I've been looking into getting a visa but it seems you need a job before you go and as my line of work is not exactly specialised I don't know if I've got much of a chance of getting one. 
Honestly, am I wasting my time?
Any reply, good or bad will be gratefully received.

Thanks


----------



## Oggy (Jan 25, 2009)

Hi! You could look into the Bunac program...

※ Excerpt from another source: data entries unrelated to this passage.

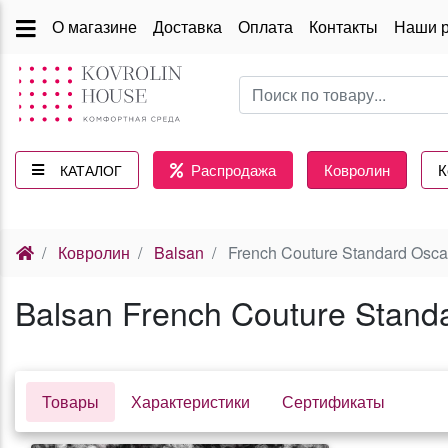
О магазине
Доставка
Оплата
Контакты
Наши 
Распродажа
Ковролин
К
КАТАЛОГ
(current)
Ковролин
Balsan
French Couture Standard Osca
Balsan French Couture Stand
Товары
Характеристики
Сертификаты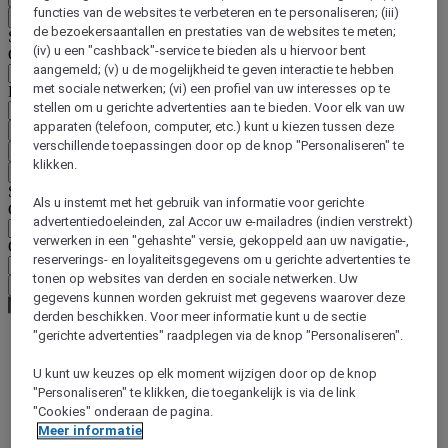
functies van de websites te verbeteren en te personaliseren; (iii)
Terug
de bezoekersaantallen en prestaties van de websites te meten;
Selecteer hieronder uw land en taal
(iv) u een "cashback"-service te bieden als u hiervoor bent
Geografische zone
aangemeld; (v) u de mogelijkheid te geven interactie te hebben
met sociale netwerken; (vi) een profiel van uw interesses op te
Land/regio-taal
stellen om u gerichte advertenties aan te bieden. Voor elk van uw
apparaten (telefoon, computer, etc.) kunt u kiezen tussen deze
Bevestig mijn land en taal
verschillende toepassingen door op de knop "Personaliseren" te
EUR
(€)
klikken.
Terug
Selecteer hieronder uw valuta
Als u instemt met het gebruik van informatie voor gerichte
Geografische zone
advertentiedoeleinden, zal Accor uw e-mailadres (indien verstrekt)
verwerken in een "gehashte" versie, gekoppeld aan uw navigatie-,
Offerte
reserverings- en loyaliteitsgegevens om u gerichte advertenties te
tonen op websites van derden en sociale netwerken. Uw
Bevestig mijn valuta
gegevens kunnen worden gekruist met gegevens waarover deze
derden beschikken. Voor meer informatie kunt u de sectie
"gerichte advertenties" raadplegen via de knop "Personaliseren".
World
U kunt uw keuzes op elk moment wijzigen door op de knop
Asia
"Personaliseren" te klikken, die toegankelijk is via de link
India
"Cookies" onderaan de pagina.
Gujarat
Meer informatie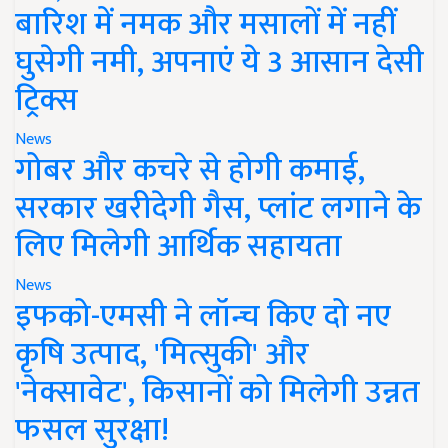
बारिश में नमक और मसालों में नहीं
घुसेगी नमी, अपनाएं ये 3 आसान देसी
ट्रिक्स
News
गोबर और कचरे से होगी कमाई,
सरकार खरीदेगी गैस, प्लांट लगाने के
लिए मिलेगी आर्थिक सहायता
News
इफको-एमसी ने लॉन्च किए दो नए
कृषि उत्पाद, 'मित्सुकी' और
'नेक्सावेट', किसानों को मिलेगी उन्नत
फसल सुरक्षा!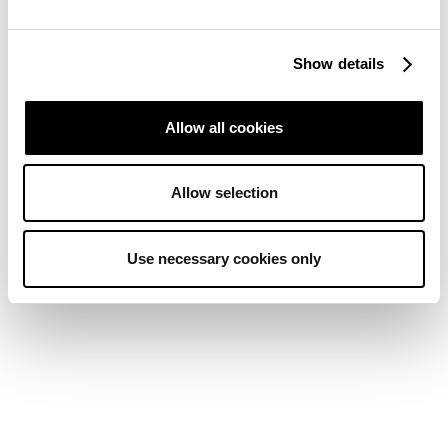
Show details
Allow all cookies
Allow selection
Use necessary cookies only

Work Abroad, Volunteer Abroad and Teaching Overseas programmes - BUNAC

I'm sure it's been discussed on these forums before, so do a search for BUNAC and you should find more information, as well. 

Good luck!


----------



## Auld Yin (Mar 10, 2009)

sarahsu_99 said:


> Hey,
> This is my first post here, I was hoping you could clarify a few things for me.
> 
> I'm 27 I work as a Pub Manager in London and I'm really interested in making the move out to Canada to live and work for a while. I have an Aunt and Uncle who have lived over there for around 25 years.
> ...


Hi Sarahsu and welcome to the site. 

Actually given your age you will find it considerably easier that older people. Your entry can be achieved with a BUNAC working 12 month visa. With it you can come here and work and if successful apply for TWP/PR from within or get your visa extended for a second year until your more permanent status is achieved. While you may not walz into a manager's job right away you could easily get work as a bartender, they are always in demand. Go to Working Holidays, Working in Canada, Work in Canada, Work Canada Seasonal Jobs for more details on how to apply for the BUNAC visa.


----------



## Raymapleleaf (Nov 1, 2008)

*hi*



sarahsu_99 said:


> Hey,
> This is my first post here, I was hoping you could clarify a few things for me.
> 
> I'm 27 I work as a Pub Manager in London and I'm really interested in making the move out to Canada to live and work for a while. I have an Aunt and Uncle who have lived over there for around 25 years.
> ...


do you have any exams e.g city &guilds if yes your be o.klane:


----------



## sarahsu_99 (May 3, 2009)

Raymapleleaf said:


> do you have any exams e.g city &guilds if yes your be o.klane:


I've got my personal liquor licence and cellar management City and Guilds qualifications but I'm not sure if these will be any good in Canada. I also have a City and Guilds qualification in journalism but that isn't relevent to my current career.
Is it just the qualification they are looking for or does it need to be tied to the job you want to do there?


----------